Last week I went to Nashville, Tennessee for a writing conference. I’d been to Nashville only once before—on a high school field trip—so I hardly know the place. I landed in the evening, rented a car at the airport, and drove to the hotel. Easy peasy. It wasn’t until the next day, trying to follow Siri’s directions during rush hour, that I realized I can’t see.
My glasses are nearly two years old, and I do just fine driving around familiar places where I don’t have to read highway signs. However, while approaching a fork in the road in exotic Nashville, it’s hard to know which lane to take if you can’t read the numbers inside the blob.
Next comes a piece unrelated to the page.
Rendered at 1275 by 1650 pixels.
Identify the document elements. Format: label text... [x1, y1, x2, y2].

Thankfully my rental car had Georgia plates because I was driving like a true out-of-towner.
After the conference, I made the drive from Belmont University to the airport during rush-hour traffic—arriving in one piece only by the grace of God and the mercy of strangers. May God bless the driver of the white Jeep Cherokee who let me merge from the random exit-only lane in which I was trapped, not realizing it was “exit only” until I was exiting.
***
Lent is again upon us. I’ve grown to appreciate the contemplative mood of Lent and its traditions. Last year, I studied the Seven Last Words from the Cross and wrote a short piece on them for each week of Lent. This year, I’m writing in the same general vein but thinking about my seven lasting words. By seven lasting words I mean persistent words, durable sayings that bounce around in my head, phrases that I say every day to myself or to God or to others.
The first of Jesus’ Seven Last Words is, “Father, forgive them, for they do not know what they do.” I was less magnanimous while white-knuckling it to the airport. Unlike the last words of sweet Jesus, my words were peppered with curses and pleas, the chief of which was, “Lord, have mercy.”
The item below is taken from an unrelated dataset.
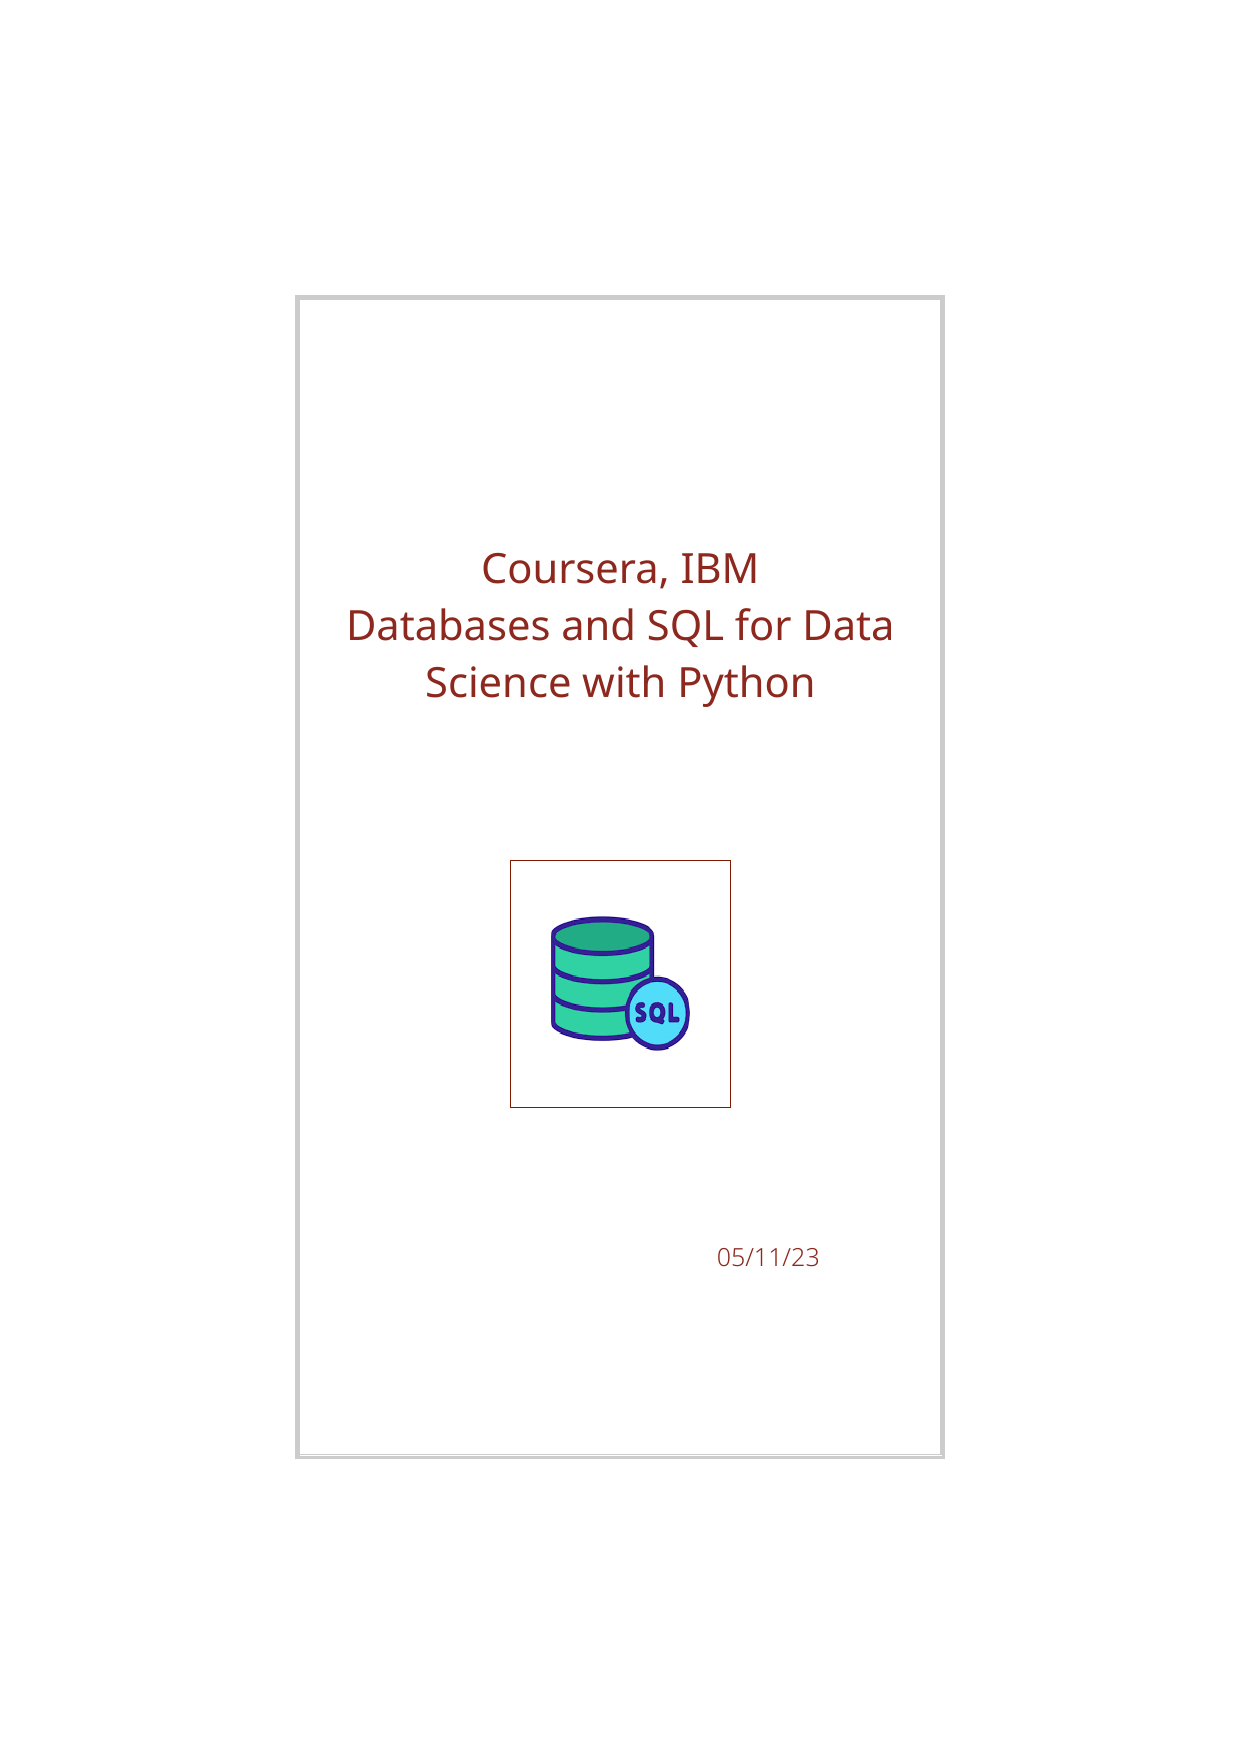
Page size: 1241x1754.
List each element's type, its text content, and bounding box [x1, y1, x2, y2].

picture [513, 863, 727, 1105]
title Coursera, IBM Databases and SQL for Data Science with Python [303, 539, 937, 710]
text 05/11/23 [717, 1239, 937, 1273]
Straining to make out the overpass signs, squinting against the sun setting in my rear view mirror, I simply repeated, “Lord, have mercy.” And the Lord showed me mercy even as I muttered my favorite bad word. (It’s “shit.” Super versatile.)
God didn’t give me miraculous vision or send angels to carry me to the airport, but God’s mercy appeared in the gaps that opened amid bumper-to-bumper traffic so I could merge. God mercifully allowed me to miss important turns—twice—and still get to my gate in time to find a seat and work the USA Today crossword start to finish before boarding.
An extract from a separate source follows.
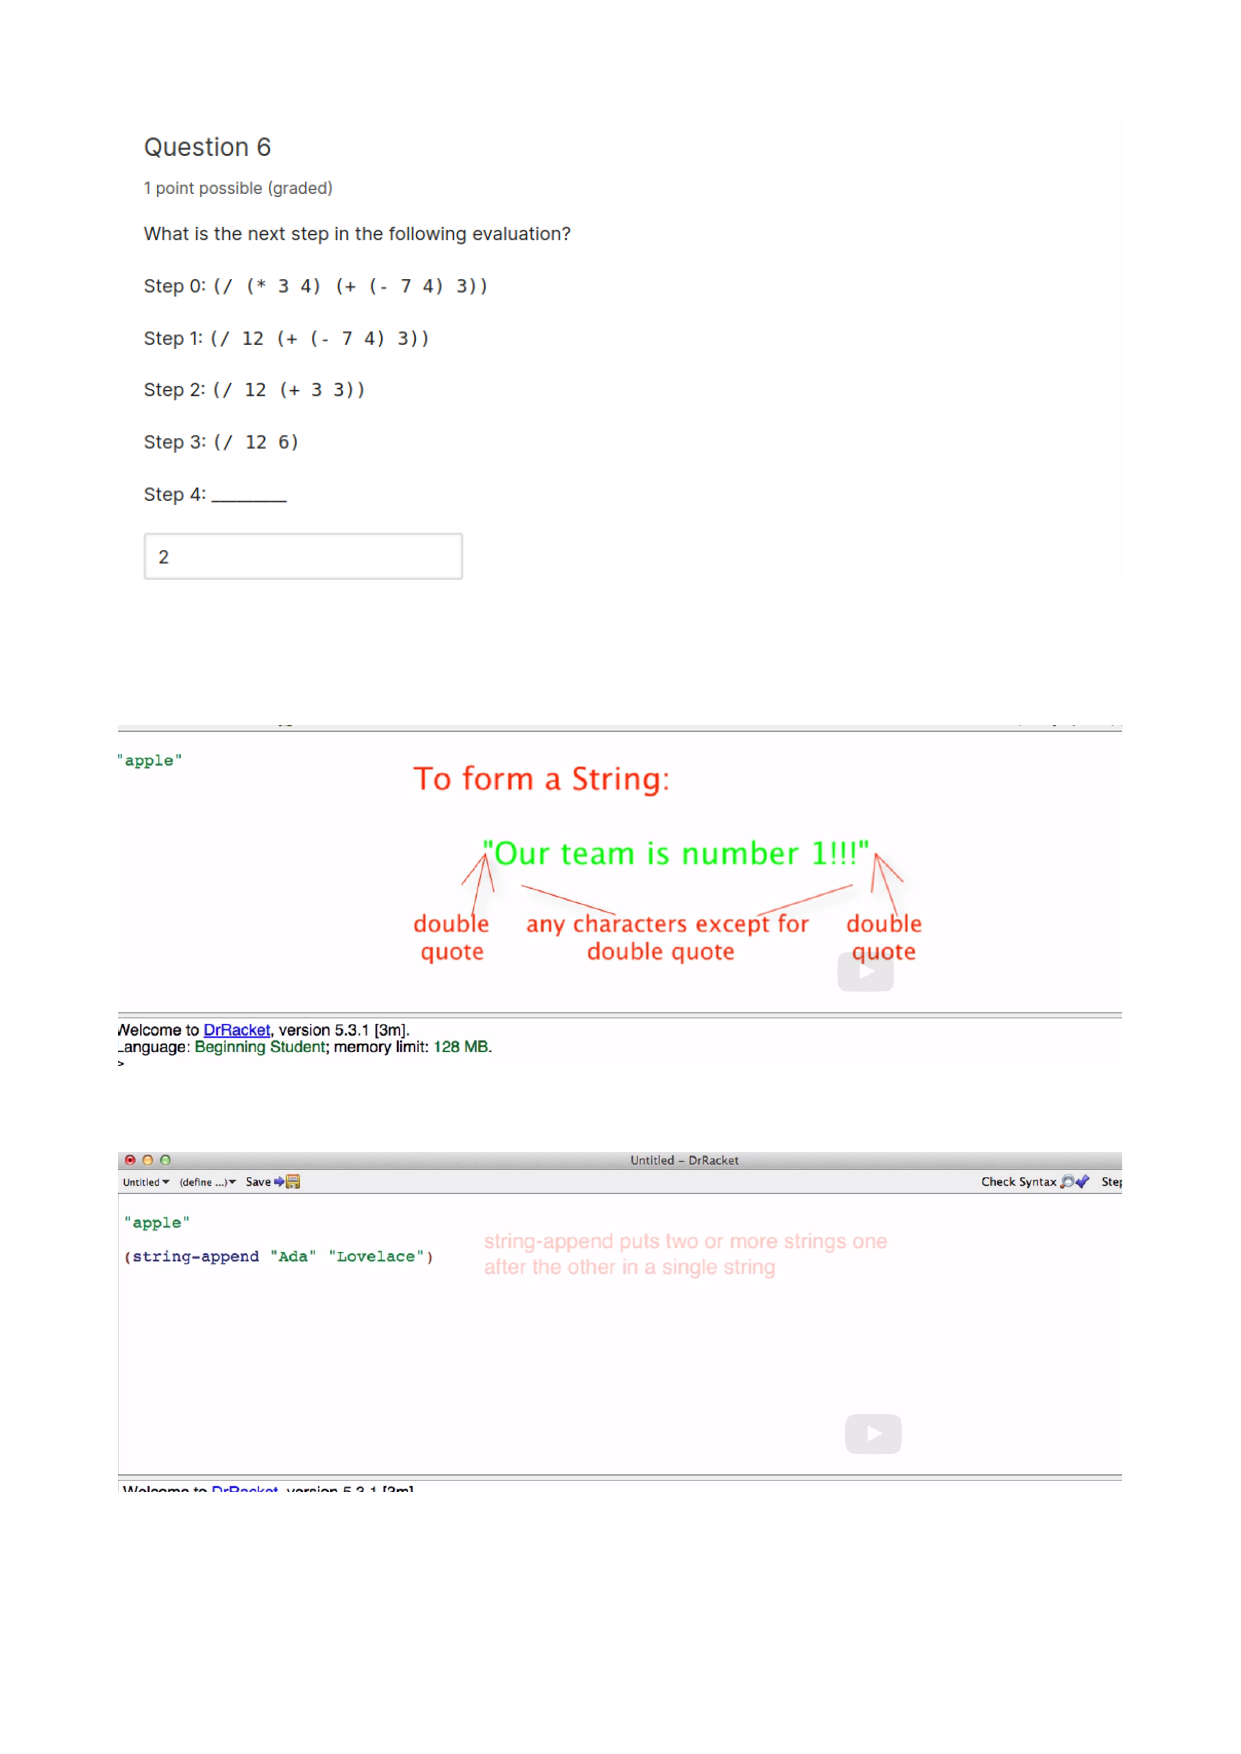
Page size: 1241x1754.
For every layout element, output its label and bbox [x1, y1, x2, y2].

picture [118, 118, 1123, 582]
picture [118, 725, 1123, 1066]
picture [118, 1152, 1123, 1492]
I learned that day what is meant by the phrase “traveling mercies.” I also made an appointment for an eye exam. Lord, continue to have mercy.
Thus, not mild, not temperate,
God’s love for the world. Vast
flood of mercy
flung on resistance.
-Denise Levertov, from “To Live in the Mercy of God” from the collection Sands from the Well

Watson and the Shark (1778) by American painter John Singleton Copley. I would have titled it Lord, Have Mercy.